Workbench¶

Overview¶

The Workbench is the project-level home for connecting to a data source, scanning its structure, reviewing what was found, and generating DATAMIMIC artifacts from the result. It brings relational databases, MongoDB, and object storage together under one entry point.

Open it from the top navigation via Workbench.

The Workbench adapts to the selected environment — its Mode is derived from the environment type:

Environment type	Workbench mode	What it does
Database (SQL)	Database	Metadata-driven scope planning, weighting, schema-drift visibility, and synthetic / anonymize / ML generation. This is the Database View, now hosted inside the Workbench.
MongoDB	Mongo	Scan a collection, review the inferred fields, and generate a model.
Object storage	Object Storage	Scan CSV, JSON, or Parquet objects, review the inferred fields, and generate a model.

What changed in 3.5.0

The Database View is now part of the Workbench (Database mode) for SQL environments — it is the same metadata-driven flow, reached through the Workbench rather than as a separate view. The Workbench also adds two new modes, Mongo and Object Storage, so scanning is no longer limited to relational databases.

Create the matching environment first under Settings → Environments.

Database mode (SQL environments)¶

For a database environment, the Workbench opens the Database View: scope selection (Zone 1), the Planning, Weighting, and Schema history tabs, subset dependency preflight, and the Create Synthetic, Create Anonymize, and Create ML actions.

Database mode: Zone 1 scope selection — Zone 1 — Scope: pick the tables to include; "in scope" vs "out of scope" counts update as you plan the subset

Database mode: Planning tab with subset preflight — Planning: review columns, run the subset dependency preflight, then launch Create Synthetic / Anonymize / ML

Database mode: Schema history tab — Schema history: baseline and selection snapshots track schema drift (tables/columns added, removed, or changed)

This is the same flow documented in detail under Database View; it is now reached through the Workbench instead of as a standalone view.

Mongo mode (MongoDB collections)¶

Workbench Mongo Review tab — Review tab: each scanned field shows its inferred type, a generator recommendation, and a PII flag (here gender is flagged at 0.98)

Left pane — browse databases and collections (use Root / Up and the search box), then Select a collection as the scan target.
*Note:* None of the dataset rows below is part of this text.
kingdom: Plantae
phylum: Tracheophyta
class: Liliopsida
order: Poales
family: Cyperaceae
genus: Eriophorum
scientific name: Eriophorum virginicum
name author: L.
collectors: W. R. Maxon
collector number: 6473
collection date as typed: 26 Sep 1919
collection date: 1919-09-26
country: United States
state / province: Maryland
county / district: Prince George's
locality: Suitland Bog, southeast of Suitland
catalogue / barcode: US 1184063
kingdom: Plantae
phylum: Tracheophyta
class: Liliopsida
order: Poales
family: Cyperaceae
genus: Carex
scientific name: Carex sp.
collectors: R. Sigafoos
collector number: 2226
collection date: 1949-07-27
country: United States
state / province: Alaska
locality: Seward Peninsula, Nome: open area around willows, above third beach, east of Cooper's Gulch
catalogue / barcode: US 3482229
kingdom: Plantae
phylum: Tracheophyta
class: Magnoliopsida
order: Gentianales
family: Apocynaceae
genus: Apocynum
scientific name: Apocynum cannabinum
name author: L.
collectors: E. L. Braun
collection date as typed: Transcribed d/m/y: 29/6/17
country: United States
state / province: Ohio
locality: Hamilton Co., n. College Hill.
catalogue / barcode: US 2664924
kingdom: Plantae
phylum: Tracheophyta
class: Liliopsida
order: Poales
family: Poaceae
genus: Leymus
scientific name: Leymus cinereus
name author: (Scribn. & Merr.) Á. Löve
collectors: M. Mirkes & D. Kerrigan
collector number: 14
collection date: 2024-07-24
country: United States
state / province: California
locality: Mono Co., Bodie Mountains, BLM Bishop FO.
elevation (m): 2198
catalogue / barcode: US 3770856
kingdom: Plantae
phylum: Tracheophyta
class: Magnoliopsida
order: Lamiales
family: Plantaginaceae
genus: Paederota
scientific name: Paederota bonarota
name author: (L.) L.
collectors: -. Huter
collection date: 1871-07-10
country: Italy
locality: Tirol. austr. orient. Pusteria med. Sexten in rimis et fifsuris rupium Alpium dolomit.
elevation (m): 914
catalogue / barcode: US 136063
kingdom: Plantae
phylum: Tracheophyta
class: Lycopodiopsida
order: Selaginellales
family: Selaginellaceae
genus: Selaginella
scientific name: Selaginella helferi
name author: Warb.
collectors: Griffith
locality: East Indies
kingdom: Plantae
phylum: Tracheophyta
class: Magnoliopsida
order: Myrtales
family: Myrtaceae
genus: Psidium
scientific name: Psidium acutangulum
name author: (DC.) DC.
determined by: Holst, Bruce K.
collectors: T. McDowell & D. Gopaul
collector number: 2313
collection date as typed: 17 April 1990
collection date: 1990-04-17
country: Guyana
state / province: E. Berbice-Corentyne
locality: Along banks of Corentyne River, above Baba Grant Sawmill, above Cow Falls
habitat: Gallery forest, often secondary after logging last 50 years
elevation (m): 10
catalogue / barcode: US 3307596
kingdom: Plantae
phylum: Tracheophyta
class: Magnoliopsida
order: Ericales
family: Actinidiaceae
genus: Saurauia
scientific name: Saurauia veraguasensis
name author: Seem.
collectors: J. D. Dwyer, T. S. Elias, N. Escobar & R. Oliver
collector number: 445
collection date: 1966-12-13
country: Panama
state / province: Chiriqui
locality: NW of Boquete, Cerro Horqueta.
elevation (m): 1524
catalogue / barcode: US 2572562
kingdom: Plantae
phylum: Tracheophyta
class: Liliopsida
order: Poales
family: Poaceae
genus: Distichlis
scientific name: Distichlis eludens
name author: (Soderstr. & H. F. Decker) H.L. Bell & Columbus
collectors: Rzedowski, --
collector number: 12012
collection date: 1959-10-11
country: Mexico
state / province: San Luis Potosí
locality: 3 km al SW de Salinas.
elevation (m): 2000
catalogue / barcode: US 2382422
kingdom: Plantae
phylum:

Sampling Controls offer Sample limit (1–100000) and Max nesting depth (1–20); Scan collection runs the scan and persists a snapshot.
Right pane — three tabs over the scan result:
- Review — the active snapshot's fields with inferred type, a generator recommendation (for example, scan generator=StringGenerator), and a Mark PII control. Select fields, search, and Save selection to persist the generation scope.
- History — persisted snapshots with timestamp, field count, warnings, and status; Use scan loads one back into Review.
- Generate — the Create File → Generate model from scan dialog, where you pick a Mirror model (structural mirror) or a DATAMIMIC model (full model assembled from the scan and your selections), set a file name, and Create it into the project.

Workbench Mongo History tab — History: persisted scan snapshots; "Use scan" loads one back into Review

Workbench Generate model dialog — Generate: "Generate model from scan" — choose a Mirror or DATAMIMIC model

Object Storage mode (CSV / JSON / Parquet)¶

Workbench Object Storage mode — Object Storage mode: browse and select CSV / JSON / Parquet files, then Scan file; Review, History, and Generate work as in Mongo mode

Object Storage mode works like Mongo mode, with a few specifics:

Browse supported CSV, JSON, and Parquet files.
Sampling Controls add Max partition bytes (≤2 GiB) for Parquet inputs.
Scan a single file with Scan file, or a directory as a Parquet dataset.
Review, History, and Generate behave as in Mongo mode.

Scan steps in TaskView¶

Workbench browse, scan, and generation run as background data-source tasks, visible in Tasks:

DS-BROWSE — browse a source location (databases, collections, directories, or files).
DS-SCAN — scan the selected table, collection, or object into a snapshot.
SCAN-GEN-MOD — generate a model from a persisted scan snapshot.

Workbench data-source tasks in TaskView — Workbench activity appears in TaskView as DS-BROWSE, DS-SCAN, and SCAN-GEN-MOD tasks

Typical Flow (Mongo and Object Storage)¶

Select a Mongo or Object Storage environment.
Browse to the collection or object and Select it.
Set the sampling controls, then run the scan.
In Review, refine fields, mark PII, and Save selection.
Optionally switch snapshots from History.
Generate a Mirror or DATAMIMIC model and open it in the Editor.

For SQL databases, follow the planning, weighting, and generation flow in Database View.

Note

Scans are sampled and persisted as snapshots — re-scan to refresh. Field selections and PII marks are saved with the snapshot and feed the generated model.